Un « cerveau dangereux » ? Analyse du pouvoir explicatif de la neurocriminologie
Marie Penavayre  1@  
1 : Sciences, Philosophie, Humanités  (EA4574 SPH)
Université de Bordeaux, Université Bordeaux Montaigne

Depuis le développement des premières techniques d'exploration cérébrale, on observe une multiplication exponentielle des travaux s'intéressant aux applications juridiques des neurosciences. Dès les années 1940 dans le milieu anglo-saxon, des études proposent d'utiliser l'électroencéphalographie (EEG) comme un instrument de connaissance du sujet criminel, en associant la présence d'anomalies cérébrales avec la manifestation d'un comportement violent, agressif ou antisocial. Ces travaux ont contribué à fonder un domaine de recherche en plein essor – la neurocriminologie – dont les résultats s'articulent autour de la construction d'un « cerveau criminel » comme un « cerveau anormal » : la figure anthropologique de « l'individu dangereux » est réduite à un « cerveau monstrueux ».

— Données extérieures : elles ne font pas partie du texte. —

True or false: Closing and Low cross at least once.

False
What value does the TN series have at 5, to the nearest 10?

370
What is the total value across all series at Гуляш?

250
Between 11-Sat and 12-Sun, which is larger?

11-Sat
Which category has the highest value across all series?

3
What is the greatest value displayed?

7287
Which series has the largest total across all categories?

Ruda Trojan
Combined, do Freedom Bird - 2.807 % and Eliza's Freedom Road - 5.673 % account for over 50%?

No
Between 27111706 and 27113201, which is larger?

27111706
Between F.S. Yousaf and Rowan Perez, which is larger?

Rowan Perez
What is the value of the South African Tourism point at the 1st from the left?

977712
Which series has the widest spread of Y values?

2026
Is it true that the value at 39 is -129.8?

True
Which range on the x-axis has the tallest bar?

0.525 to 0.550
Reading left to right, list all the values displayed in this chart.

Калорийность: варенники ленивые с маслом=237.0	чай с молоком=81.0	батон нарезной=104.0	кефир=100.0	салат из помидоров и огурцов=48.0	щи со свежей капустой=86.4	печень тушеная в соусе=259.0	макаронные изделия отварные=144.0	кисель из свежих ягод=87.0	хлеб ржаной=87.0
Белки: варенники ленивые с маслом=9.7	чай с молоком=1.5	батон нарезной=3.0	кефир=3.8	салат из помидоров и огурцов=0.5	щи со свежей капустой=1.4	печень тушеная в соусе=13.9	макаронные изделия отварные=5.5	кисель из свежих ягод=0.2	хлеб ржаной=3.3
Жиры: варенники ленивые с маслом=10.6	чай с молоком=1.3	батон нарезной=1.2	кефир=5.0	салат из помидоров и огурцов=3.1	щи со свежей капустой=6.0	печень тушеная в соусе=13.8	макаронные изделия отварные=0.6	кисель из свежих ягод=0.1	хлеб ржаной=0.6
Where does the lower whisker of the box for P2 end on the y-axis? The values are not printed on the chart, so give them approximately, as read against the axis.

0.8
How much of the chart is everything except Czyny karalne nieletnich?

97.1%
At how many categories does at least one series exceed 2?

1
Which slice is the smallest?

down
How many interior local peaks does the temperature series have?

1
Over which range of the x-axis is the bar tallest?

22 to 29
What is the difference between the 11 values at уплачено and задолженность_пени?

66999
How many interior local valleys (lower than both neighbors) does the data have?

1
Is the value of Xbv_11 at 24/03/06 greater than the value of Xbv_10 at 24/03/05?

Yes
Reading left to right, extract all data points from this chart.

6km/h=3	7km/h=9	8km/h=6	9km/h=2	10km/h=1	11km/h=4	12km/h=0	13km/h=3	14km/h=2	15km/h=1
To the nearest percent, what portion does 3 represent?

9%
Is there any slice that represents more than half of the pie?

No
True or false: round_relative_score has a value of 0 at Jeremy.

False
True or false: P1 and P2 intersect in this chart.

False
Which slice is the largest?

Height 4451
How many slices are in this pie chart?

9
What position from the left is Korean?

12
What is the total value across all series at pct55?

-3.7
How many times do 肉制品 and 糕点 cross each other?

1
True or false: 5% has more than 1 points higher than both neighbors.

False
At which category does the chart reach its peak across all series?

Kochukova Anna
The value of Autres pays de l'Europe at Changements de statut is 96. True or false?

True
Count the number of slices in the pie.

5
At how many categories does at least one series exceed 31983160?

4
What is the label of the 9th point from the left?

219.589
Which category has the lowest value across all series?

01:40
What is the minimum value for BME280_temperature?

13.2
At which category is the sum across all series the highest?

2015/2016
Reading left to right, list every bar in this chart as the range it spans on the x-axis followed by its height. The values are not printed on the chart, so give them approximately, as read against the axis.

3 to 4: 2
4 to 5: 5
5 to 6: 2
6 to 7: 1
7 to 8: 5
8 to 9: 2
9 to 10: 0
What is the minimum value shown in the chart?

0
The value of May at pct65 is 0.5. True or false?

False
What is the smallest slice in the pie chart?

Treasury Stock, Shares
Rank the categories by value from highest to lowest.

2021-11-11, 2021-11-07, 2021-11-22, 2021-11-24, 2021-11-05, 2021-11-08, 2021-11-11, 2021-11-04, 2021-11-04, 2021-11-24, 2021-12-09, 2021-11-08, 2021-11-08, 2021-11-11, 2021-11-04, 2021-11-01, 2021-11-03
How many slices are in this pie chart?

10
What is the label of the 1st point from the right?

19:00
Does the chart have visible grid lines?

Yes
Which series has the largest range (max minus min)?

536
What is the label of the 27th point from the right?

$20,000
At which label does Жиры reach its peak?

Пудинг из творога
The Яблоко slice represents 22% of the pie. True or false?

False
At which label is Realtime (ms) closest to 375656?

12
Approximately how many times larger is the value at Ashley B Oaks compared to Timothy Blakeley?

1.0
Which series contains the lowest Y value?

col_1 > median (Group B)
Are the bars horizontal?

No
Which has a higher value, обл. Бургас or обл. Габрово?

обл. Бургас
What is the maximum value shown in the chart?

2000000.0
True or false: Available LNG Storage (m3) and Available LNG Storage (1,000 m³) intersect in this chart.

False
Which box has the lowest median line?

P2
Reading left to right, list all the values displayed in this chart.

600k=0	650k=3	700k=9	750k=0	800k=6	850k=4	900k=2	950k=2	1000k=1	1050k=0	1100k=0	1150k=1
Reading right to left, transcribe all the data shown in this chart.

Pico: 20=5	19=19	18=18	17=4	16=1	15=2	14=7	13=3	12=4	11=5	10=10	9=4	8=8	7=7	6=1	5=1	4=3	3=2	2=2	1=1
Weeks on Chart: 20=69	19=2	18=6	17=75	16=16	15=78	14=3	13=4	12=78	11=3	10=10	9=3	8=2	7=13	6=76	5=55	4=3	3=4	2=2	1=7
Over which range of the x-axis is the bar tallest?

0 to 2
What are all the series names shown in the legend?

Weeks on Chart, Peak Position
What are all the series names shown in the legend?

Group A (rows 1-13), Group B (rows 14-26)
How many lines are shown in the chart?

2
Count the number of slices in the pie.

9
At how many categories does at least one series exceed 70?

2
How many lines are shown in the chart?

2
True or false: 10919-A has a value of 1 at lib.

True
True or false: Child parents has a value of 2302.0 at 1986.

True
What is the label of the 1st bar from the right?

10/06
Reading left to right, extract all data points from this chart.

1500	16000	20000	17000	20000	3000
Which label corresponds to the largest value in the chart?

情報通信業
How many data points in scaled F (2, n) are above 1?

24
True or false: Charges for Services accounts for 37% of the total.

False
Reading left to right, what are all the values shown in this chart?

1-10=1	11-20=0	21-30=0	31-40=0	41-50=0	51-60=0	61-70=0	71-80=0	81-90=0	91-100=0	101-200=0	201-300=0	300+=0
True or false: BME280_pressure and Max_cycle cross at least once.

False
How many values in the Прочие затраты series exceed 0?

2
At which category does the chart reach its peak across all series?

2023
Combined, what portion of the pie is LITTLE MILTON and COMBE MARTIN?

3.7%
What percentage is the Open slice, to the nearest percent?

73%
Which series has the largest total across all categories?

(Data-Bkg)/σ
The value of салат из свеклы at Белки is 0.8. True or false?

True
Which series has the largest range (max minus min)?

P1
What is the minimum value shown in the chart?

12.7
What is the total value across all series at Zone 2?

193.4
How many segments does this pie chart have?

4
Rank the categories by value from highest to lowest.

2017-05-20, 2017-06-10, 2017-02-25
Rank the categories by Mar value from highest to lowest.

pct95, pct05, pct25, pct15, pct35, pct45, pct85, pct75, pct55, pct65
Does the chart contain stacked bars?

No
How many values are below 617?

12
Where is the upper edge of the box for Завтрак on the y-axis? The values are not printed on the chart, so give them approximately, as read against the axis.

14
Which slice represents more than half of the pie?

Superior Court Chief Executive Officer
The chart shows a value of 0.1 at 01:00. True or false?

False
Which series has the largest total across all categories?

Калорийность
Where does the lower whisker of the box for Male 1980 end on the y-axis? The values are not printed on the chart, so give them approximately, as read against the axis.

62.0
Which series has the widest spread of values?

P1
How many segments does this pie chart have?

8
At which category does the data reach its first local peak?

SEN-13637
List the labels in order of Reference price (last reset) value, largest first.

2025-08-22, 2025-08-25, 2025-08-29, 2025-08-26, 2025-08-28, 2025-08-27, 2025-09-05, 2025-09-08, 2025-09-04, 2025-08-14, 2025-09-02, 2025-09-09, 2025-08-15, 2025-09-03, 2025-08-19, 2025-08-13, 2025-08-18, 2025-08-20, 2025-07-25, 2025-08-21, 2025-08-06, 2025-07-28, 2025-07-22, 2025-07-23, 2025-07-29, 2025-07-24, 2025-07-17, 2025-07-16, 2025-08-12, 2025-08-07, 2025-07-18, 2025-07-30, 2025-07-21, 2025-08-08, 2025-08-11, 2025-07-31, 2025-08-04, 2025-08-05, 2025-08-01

À travers une analyse conceptuelle et méthodologique des travaux publiés dans ce domaine, nous montrerons que la neurocriminologie s'inscrit dans la continuité de la phrénologie et de la criminologie du XIXe siècle. Les stratégies de recherche mises en œuvre pour étudier le cerveau des criminels relèvent d'un raisonnement phrénologique, et contribuent à réhabiliter des concepts clés issus des thèses de Franz Joseph Gall (1758-1828) et de Cesare Lombroso (1835-1909). Nous insisterons en particulier sur la filiation avec la criminologie de Lombroso, car la réactualisation de ses thèses révèle l'essentiel de la finalité recherchée par la neurocriminologie. Les choix méthodologiques et la terminologie employée dans l'interprétation des résultats témoignent d'une conception psychopathologique du comportement criminel, qui vise à définir l'individu dangereux comme un « cerveau à corriger ». Par ailleurs, nous montrerons que cette logique interventionniste est confortée par un postulat innéiste qui limite considérablement le pouvoir explicatif de ce programme de recherche. Le principal obstacle épistémologique réside dans la circularité d'une démarche condamnée à confirmer des présupposés hérités de la phrénologie et de l'anthropologie criminelle italienne, sans produire de véritable explication des phénomènes étudiés.